[cfe-dev] ISO C3X proposal: nonnull qualifier

Arthur O'Dwyer via cfe-dev cfe-dev at lists.llvm.org
Wed Dec 1 14:51:53 PST 2021


On Wed, Dec 1, 2021 at 5:25 PM Joerg Sonnenberger via cfe-dev <
cfe-dev at lists.llvm.org> wrote:

> On Wed, Dec 01, 2021 at 10:57:51PM +0100, Alejandro Colomar (man-pages)
> via cfe-dev wrote:
> > (2):  I'm not sure I understand this one.  I also didn't find the LKML
> > thread.  My idea is that if the compiler enforces nonnull-ness as it
> > does currently with const, it will be possible to guarantee that sanity
> > checks are unnecessary, and therefore they can be safely omitted (by the
> > user, not the compiler).
>
> The original "bug" boils down to something like this:
>
>    int f(int *p) {
>       int x = *p;
>       if (!p)
>         return -1;
>       return x;
>    }
>
> GCC sees the *p, and drops the if condition. Replace that with a call to
> a function that has a nonnull attribute and you get the same problem.
>

I remember vaguely when this was going on, and have multiple times in the
past decade wished there was a complete explainer somewhere with all the
original links in one place. (If people send me the links, I'll do a blog
post with all of them! :))  Here are two links I just googled up, from 2009:

https://git.kernel.org/pub/scm/linux/kernel/git/torvalds/linux.git/commit/?id=a3ca86aea507904148870946d599e07a340b39bf

https://lwn.net/Articles/341773/
Warning: the LWN comments contain vastly more heat than light. The top
comment gives a great summary of the "correct" side:

> By looking at the source, this is an obvious coding error - kernel first
dereferences a pointer, and after that checks whether it's NULL.

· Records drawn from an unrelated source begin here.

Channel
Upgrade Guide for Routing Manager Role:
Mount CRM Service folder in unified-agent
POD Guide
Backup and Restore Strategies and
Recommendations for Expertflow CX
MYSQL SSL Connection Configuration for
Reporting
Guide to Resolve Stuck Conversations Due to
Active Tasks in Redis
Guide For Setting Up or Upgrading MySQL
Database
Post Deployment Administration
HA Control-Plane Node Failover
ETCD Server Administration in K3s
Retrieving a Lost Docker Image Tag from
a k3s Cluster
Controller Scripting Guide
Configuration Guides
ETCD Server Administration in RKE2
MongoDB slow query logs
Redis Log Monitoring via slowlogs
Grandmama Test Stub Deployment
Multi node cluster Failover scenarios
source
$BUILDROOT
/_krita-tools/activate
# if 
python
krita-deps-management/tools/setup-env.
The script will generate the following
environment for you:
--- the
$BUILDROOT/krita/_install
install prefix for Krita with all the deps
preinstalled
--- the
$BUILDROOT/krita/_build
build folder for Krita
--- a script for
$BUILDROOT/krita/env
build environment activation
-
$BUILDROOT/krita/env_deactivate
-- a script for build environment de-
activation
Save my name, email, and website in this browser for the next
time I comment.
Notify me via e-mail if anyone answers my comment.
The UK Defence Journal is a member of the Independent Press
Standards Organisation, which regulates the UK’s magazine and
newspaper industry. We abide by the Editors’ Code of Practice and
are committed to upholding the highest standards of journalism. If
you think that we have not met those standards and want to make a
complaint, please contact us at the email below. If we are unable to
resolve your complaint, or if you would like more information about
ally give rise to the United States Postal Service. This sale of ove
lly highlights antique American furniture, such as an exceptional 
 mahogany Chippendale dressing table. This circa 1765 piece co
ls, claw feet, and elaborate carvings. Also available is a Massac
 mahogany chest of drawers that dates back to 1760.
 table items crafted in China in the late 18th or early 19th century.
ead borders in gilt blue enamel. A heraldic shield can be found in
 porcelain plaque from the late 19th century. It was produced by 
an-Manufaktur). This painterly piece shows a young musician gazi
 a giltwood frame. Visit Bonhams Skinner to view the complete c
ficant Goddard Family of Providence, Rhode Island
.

But you'll see that there are also several people arguing on the other
side, that this is obviously a compiler bug:

> The exploit works because in this case, null is NOT an invalid value, but
the compiled code
> behaves as though it is (and as though the compiler knows how the
dereferencing of an
> invalid value will be handled ... which it doesn't). So yes, it's a
compiler bug.

(Anyway, this is all just for historical perspectives. Note that in a
perfect world, the compiler would warn about "null-check after
dereference," and then somehow refrain from optimizing away any null-check
unless it had definitely warned about that exact null-check already.
Unfortunately, dataflow analysis doesn't work like that in practice.)